Hello Jan (and whoever else receives this, I'm not subscribed to all the mail-lists on CC)
Yes, it's quite possible that the initial translations might not be "good enough" -- and ultimately since machine translations today still cannot usually provide better than word for word literal word substitution, "good enough" is probably best defined as understandable although not with the smooth idiomatic linguistic structures that can best be provided by a human being.
What machine translation can provide is the ability to get the proper meaning across, to communicate an idea properly. And, if human resources aren't available, this is better than no communication at all.
As for accuracy... Particularly for short, "standard expressions" that crop up again and again in the types of documents we produce, Web-based translations provide a means for anyone to submit an improvement or correction. Assuming that Google or Microsoft or whoever is used as the Translation Partner properly evaluates, accepts and implements suggestions for future use of the same expression, we should expect that within rather short order future documents should be translated extremely well.
If there is any interest in openSUSE/SUSE to investiggate the capabilities of this technology, a project should be designated that can properly evaluate whether machine translation is worthless or promising and if desired I am willing to shepherd it.
On Sun, Sep 23, 2012 at 1:46 AM, Jan Engelhardt email@example.com wrote:
On Tuesday 2012-09-11 23:20, Tony Su wrote:
Highly recommend posting machine-translated copy using either Google Translate(http://translate.google.com/) or Microsoft Translate(http://www.bing.com/translator)
Both are free and only take seconds then ask for a native speaker review to clean up any idioms and colloquials.

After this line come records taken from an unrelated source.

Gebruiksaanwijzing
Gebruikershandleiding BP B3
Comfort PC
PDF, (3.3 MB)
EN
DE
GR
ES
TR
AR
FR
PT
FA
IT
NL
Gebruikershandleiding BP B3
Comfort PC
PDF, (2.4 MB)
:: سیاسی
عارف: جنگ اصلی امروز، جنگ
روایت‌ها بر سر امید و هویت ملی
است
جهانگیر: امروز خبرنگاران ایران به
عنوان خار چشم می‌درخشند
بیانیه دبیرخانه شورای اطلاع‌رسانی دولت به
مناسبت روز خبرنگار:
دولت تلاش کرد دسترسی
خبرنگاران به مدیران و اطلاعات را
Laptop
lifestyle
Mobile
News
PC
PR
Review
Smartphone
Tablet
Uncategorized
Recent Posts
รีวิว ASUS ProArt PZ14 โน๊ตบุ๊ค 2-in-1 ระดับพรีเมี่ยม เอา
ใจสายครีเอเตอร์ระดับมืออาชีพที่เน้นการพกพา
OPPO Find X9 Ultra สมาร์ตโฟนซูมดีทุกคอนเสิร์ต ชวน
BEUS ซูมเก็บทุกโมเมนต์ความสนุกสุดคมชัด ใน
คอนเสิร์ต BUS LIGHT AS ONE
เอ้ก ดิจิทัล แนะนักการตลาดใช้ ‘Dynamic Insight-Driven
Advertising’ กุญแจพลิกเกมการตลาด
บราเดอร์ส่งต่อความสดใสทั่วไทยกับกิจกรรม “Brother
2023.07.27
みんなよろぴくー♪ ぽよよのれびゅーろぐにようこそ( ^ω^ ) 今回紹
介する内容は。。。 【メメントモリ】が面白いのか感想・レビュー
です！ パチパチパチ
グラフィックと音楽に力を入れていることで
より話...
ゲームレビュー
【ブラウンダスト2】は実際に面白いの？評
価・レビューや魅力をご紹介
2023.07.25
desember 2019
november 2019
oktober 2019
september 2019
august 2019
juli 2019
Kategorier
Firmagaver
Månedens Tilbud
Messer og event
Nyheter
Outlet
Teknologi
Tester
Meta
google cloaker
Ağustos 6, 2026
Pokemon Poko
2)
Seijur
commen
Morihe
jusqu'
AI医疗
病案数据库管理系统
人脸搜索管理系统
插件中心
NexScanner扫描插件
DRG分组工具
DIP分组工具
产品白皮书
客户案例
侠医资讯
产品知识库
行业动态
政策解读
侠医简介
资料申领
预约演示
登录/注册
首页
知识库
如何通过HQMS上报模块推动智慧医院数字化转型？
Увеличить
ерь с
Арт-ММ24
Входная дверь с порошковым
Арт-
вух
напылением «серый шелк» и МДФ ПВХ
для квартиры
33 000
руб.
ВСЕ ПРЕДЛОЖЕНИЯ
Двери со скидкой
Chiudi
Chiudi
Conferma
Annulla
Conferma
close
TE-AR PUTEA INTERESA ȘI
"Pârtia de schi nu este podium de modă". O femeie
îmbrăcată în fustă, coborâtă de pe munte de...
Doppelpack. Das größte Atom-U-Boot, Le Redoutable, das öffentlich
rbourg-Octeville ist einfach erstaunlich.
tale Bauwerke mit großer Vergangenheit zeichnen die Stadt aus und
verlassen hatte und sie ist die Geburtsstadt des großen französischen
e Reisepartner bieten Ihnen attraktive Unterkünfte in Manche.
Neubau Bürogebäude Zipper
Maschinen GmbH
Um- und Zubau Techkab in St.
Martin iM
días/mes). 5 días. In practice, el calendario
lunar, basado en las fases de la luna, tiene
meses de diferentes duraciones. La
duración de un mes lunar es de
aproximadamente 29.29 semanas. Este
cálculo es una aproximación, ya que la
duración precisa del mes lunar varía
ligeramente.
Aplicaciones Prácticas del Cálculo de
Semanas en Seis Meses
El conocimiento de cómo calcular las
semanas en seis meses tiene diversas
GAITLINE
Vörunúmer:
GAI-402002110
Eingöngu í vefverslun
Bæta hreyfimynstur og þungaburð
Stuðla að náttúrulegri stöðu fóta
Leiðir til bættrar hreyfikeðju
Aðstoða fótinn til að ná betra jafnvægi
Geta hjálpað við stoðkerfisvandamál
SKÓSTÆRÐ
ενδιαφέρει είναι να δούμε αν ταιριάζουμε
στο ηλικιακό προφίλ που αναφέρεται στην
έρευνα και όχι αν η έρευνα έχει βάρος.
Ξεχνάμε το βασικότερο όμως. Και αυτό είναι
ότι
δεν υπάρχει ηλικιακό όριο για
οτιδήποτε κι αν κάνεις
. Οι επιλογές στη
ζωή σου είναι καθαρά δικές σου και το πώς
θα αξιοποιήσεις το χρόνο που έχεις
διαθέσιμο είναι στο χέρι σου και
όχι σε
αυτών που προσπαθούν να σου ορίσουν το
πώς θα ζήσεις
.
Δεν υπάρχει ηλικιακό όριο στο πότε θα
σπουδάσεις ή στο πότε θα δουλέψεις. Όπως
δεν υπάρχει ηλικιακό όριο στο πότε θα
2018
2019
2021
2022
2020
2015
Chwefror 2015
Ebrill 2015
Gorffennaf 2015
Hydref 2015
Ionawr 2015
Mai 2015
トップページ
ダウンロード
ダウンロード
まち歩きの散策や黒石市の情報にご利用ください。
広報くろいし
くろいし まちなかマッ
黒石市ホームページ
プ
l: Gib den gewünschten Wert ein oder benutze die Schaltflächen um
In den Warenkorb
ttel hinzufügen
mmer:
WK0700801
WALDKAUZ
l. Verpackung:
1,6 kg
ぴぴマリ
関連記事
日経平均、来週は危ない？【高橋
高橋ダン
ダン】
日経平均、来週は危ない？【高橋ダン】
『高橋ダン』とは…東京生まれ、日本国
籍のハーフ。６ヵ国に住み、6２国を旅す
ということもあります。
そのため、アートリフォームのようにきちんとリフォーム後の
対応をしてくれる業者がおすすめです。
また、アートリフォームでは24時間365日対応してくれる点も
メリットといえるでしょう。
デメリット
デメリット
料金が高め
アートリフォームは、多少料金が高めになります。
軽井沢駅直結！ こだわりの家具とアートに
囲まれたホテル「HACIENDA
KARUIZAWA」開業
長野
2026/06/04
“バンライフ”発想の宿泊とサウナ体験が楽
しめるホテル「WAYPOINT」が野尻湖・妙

The time to weed out the bugs of automatic translation is close to doing a non-automated, more targeted translation. Especially the farther east you go on the globe (Japanese TL with Google is pretty much unusable in either direction) and/or dealing with highly-technical words (and fillers) - which the announcement is in no way short of, like "Call For Papers", "to keynote", "to kick off", "workshop", "track", "session", "usability expert", and (obviousisms like) "speakers talking".